WHAT THE TASK REQUIRES: Write out the part of the forum thread on leaving a young pup alone with an older dog that runs from "I quess I was" down to "are left alone.".

(GIVEN TEXT begins)

# Is it fair to leave my older dog alone with pup?



## Emraa (Jun 4, 2009)

I've been having trouble with leaving Roxy alone in her crate. She is a 11 week old Lab x pup. She gets herself in a real state and screams the place down - yesterday I left for less than 5 minutes and when I came back one of my neighbours (from 3 doors up) was stood outside looking at the house because she could hear screaming but couldn't quite make out wat it was 

I am thinking of leaving her out of her crate and seeing how that goes. I will restrict her and Bella to the dining room and hallway.

Here is my concern, is this fair on Bella my 2.5 year old Collie/Lab mix? Bella is used to having the run of our house and sleeps where she pleases (usually under our bed). I don't want Bella to get upset if Roxy starts to cry plus I don't want any 'disagreements'.

Thoughts please??


----------



## hawksport (Dec 27, 2009)

I wouldn't risk leaving a young puppy alone with a young adult dog


----------



## Jobeth (May 23, 2010)

I agree. My sister has a very tolerant dog (retired guide dog) and even he got irritated by my puppy. I kept mine on a lead around him at all times until he learnt to leave him alone.


----------



## isleofwight (Jul 13, 2011)

I quess I was really lucky, when I got our new pup she was left with my older dog with the full run of the downstairs, never any problems. it even helped to calm the older dog when we went out.


----------



## mollymo (Oct 31, 2009)

We never leave any young pups loose with adults when they are left alone.

We have a very sturdy puppy pen of a good size in the kitchen and pup goes in there with bed, toys and kong and adult dog has run of the kitchen and gets some peace.

Another thing would be for you to get a puppy gate if you want to leave pup loose and put your adult dog in another room for pup to see him through the gate.


----------



## Emraa (Jun 4, 2009)

mollymo said:


> Another thing would be for you to get a puppy gate if you want to leave pup loose and put your adult dog in another room for pup to see him through the gate.


We have a puppy gate but Roxy can jump it and I think sees it as a 'cage' because she behaves the same way behind the gate as she does when left in her crate alone. :frown2:


----------

(GIVEN TEXT ends)
(GIVEN INFORMATION begins)

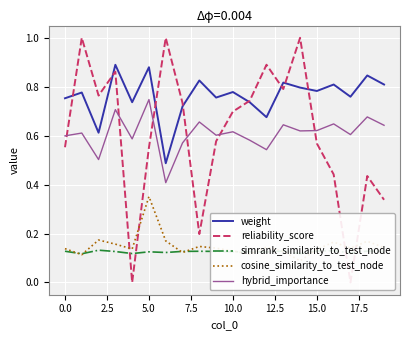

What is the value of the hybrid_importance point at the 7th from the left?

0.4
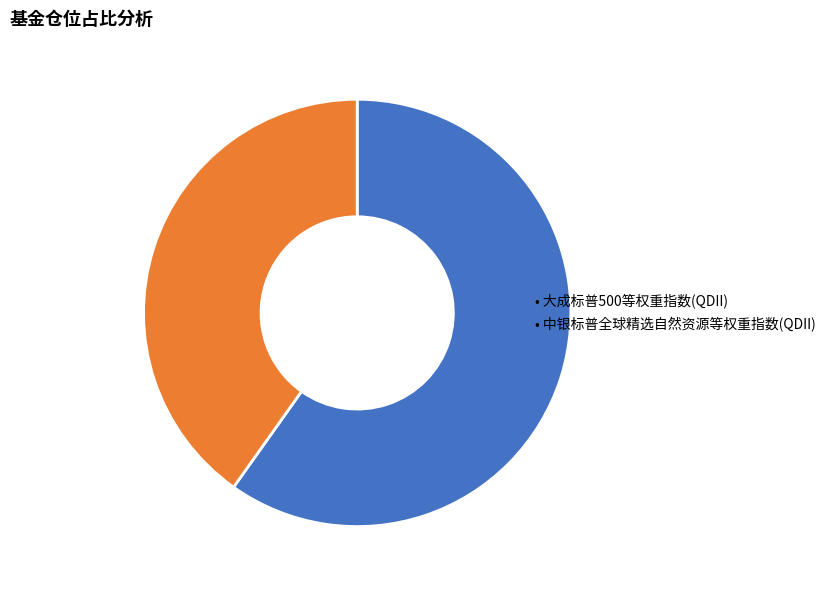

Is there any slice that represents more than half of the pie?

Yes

(GIVEN INFORMATION ends)
(GIVEN INFORMATION begins)

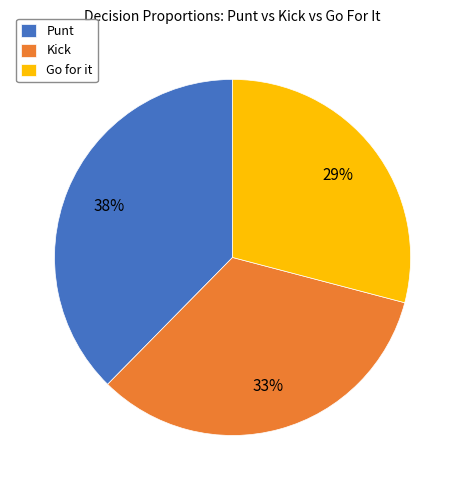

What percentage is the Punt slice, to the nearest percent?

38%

(GIVEN INFORMATION ends)

YOUR SOLUTION:
I quess I was really lucky, when I got our new pup she was left with my older dog with the full run of the downstairs, never any problems. it even helped to calm the older dog when we went out.


----------



## mollymo (Oct 31, 2009)

We never leave any young pups loose with adults when they are left alone.